CHILDES Cantonese HKU-70 Corpus

Paul Fletcher
Speech and Hearing
University College Cork
p.fletcher@ucc.ie
website

Stephanie Stokes
Division of Speech and Hearing Sciences
University of Hong Kong
sstokes@hku.hk

Zehava Weizman

website

Participants:	70
Type of Study:	interview
Location:	China
Media type:	audio
DOI:	doi:10.21415/T5259T

Citation information

Research using these data should cite these sources:

Fletcher, P. Lee, T. H-T, Leung, S., and Stokes, S. Milestones in the learning of spoken Cantonese by pre-school children. Language Fund, Hong Kong. (1996-1999).
Fletcher, P., Leung, S. C-S., Stokes, S. F., & Weizman, Z. O. (2000). Cantonese pre-school language development: A guide. Hong Kong: Department of Speech and Hearing Sciences.
Weizman, Z. O. and Fletcher, P. A comparative study of language development: English and Cantonese pre-schoolers in Hong Kong. Committee on Research and Conference Grants, University of Hong Kong. (2000).

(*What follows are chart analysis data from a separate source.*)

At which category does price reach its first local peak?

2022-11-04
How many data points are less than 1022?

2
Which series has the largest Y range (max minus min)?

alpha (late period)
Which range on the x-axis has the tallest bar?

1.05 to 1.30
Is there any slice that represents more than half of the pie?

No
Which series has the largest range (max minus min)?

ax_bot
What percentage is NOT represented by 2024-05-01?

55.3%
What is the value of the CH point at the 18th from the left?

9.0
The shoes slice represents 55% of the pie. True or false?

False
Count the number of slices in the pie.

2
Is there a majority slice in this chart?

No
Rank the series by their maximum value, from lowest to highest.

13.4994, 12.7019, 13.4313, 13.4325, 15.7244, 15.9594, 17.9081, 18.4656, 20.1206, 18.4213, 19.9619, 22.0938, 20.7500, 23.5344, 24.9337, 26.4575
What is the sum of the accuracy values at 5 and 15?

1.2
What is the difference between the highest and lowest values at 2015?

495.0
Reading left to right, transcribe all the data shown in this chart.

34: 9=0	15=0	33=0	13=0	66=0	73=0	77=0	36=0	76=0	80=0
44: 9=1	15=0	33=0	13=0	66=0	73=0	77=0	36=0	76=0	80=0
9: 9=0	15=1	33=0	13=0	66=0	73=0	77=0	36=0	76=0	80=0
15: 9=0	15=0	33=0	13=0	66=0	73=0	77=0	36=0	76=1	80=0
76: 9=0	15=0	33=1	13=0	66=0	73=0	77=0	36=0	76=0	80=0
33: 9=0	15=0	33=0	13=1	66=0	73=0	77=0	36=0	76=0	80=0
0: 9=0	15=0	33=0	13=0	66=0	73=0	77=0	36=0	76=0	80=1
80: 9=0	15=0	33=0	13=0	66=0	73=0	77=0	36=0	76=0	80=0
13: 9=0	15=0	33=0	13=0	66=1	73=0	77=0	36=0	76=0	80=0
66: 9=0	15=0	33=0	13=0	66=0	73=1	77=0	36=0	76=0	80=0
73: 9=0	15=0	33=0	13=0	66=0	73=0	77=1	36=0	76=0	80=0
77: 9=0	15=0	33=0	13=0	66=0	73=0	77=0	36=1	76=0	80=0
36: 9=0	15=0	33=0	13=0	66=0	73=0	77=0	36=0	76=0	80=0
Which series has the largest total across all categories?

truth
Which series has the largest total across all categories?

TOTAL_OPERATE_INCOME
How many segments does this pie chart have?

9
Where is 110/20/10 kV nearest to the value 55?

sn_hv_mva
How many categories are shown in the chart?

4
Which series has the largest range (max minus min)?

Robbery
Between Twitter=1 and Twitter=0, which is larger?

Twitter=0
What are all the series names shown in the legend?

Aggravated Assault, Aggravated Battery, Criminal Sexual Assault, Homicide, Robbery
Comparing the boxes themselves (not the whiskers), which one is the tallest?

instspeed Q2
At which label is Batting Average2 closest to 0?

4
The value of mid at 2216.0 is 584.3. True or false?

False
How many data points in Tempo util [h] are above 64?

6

In accordance with TalkBank rules, any use of data from this corpus must be accompanied by at least one of the above references.

Project Description

This corpus is a set of 70 files of interviews with 70 children ages 2;6 to 5;6. These data were collected and processed at Hong Kong University by Zehava Weizman, Paul Fletcher, and Emily Ma. This corpus consists of 70 transcripts of audio-recordings from a cross-sectional study of 70 Cantonese-speaking children. This naturalistic spoken language data involve 10 children, five boys and five girls, at each 6 months interval between 2.5 years and 5.5 years of age to cover the whole preschool range. The children were recruited from a Cantonese-speaking pre-school in Hong Kong. Although socioeconomic status was not taken into account with respect to recruitment, the children were predominantly middle-class.Each child in the sample was prescreened, pretested using the Reynell Developmental Language Scales (RDLS Cantonese Version), and audio taped in conversation for a total time of about one hour. The adult-child language sampling was carried out in the child’s preschool. A warm-up task was conducted at the beginning of the session to insure that the child was comfortable with the investigator and the task. The language sample aimed to elicit a minimum of 100 utterances, usually achieved within 20 minutes. To ensure sufficient opportunities for verbalization and diversity of syntactic and lexical forms, but also to achieve as much comparability as possible across children, the conversation was organized around familiar bath/dress/feed/sleep routines. The children’s dates of birth and ages are available in the headers to each transcript. Digitized audio is also available, although it is not yet linked to the files.